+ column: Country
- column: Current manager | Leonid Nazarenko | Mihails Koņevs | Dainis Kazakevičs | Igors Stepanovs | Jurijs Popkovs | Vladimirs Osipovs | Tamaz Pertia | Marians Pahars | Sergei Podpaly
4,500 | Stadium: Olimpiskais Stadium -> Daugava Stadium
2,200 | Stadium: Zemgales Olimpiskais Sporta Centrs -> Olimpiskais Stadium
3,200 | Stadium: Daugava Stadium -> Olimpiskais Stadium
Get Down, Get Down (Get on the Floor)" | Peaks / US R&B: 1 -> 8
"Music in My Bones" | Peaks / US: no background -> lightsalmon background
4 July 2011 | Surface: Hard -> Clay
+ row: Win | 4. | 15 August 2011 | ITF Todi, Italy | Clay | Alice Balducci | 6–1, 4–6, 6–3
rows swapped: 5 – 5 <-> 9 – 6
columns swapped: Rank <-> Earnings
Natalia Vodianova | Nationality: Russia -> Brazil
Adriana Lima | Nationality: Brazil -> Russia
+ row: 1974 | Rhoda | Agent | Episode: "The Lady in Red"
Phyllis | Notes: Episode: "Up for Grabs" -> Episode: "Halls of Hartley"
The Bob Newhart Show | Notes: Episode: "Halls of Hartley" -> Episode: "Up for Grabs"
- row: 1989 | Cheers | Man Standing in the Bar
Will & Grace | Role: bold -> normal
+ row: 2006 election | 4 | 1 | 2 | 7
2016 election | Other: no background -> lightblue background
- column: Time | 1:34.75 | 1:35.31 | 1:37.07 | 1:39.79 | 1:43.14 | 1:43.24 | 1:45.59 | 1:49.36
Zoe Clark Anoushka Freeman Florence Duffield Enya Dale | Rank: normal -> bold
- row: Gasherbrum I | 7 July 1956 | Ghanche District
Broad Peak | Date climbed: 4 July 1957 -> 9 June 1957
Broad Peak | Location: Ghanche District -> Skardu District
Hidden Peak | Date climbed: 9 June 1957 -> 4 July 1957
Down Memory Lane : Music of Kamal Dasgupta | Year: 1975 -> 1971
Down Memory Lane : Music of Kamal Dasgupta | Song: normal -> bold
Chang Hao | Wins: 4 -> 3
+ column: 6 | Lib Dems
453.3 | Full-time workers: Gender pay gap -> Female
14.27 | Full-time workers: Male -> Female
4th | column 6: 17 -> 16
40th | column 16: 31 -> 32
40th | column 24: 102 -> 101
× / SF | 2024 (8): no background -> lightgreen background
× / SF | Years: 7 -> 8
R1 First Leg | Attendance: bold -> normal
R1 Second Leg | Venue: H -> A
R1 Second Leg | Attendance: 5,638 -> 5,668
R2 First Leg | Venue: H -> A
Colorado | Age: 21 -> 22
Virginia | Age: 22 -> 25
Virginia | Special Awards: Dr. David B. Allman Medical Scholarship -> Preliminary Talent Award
====
◆ **Job**
Copy the entries above word for word, from the first line through the line containing "2016 election |".

◆ **Final result**
+ column: Country
- column: Current manager | Leonid Nazarenko | Mihails Koņevs | Dainis Kazakevičs | Igors Stepanovs | Jurijs Popkovs | Vladimirs Osipovs | Tamaz Pertia | Marians Pahars | Sergei Podpaly
4,500 | Stadium: Olimpiskais Stadium -> Daugava Stadium
2,200 | Stadium: Zemgales Olimpiskais Sporta Centrs -> Olimpiskais Stadium
3,200 | Stadium: Daugava Stadium -> Olimpiskais Stadium
Get Down, Get Down (Get on the Floor)" | Peaks / US R&B: 1 -> 8
"Music in My Bones" | Peaks / US: no background -> lightsalmon background
4 July 2011 | Surface: Hard -> Clay
+ row: Win | 4. | 15 August 2011 | ITF Todi, Italy | Clay | Alice Balducci | 6–1, 4–6, 6–3
rows swapped: 5 – 5 <-> 9 – 6
columns swapped: Rank <-> Earnings
Natalia Vodianova | Nationality: Russia -> Brazil
Adriana Lima | Nationality: Brazil -> Russia
+ row: 1974 | Rhoda | Agent | Episode: "The Lady in Red"
Phyllis | Notes: Episode: "Up for Grabs" -> Episode: "Halls of Hartley"
The Bob Newhart Show | Notes: Episode: "Halls of Hartley" -> Episode: "Up for Grabs"
- row: 1989 | Cheers | Man Standing in the Bar
Will & Grace | Role: bold -> normal
+ row: 2006 election | 4 | 1 | 2 | 7
2016 election | Other: no background -> lightblue background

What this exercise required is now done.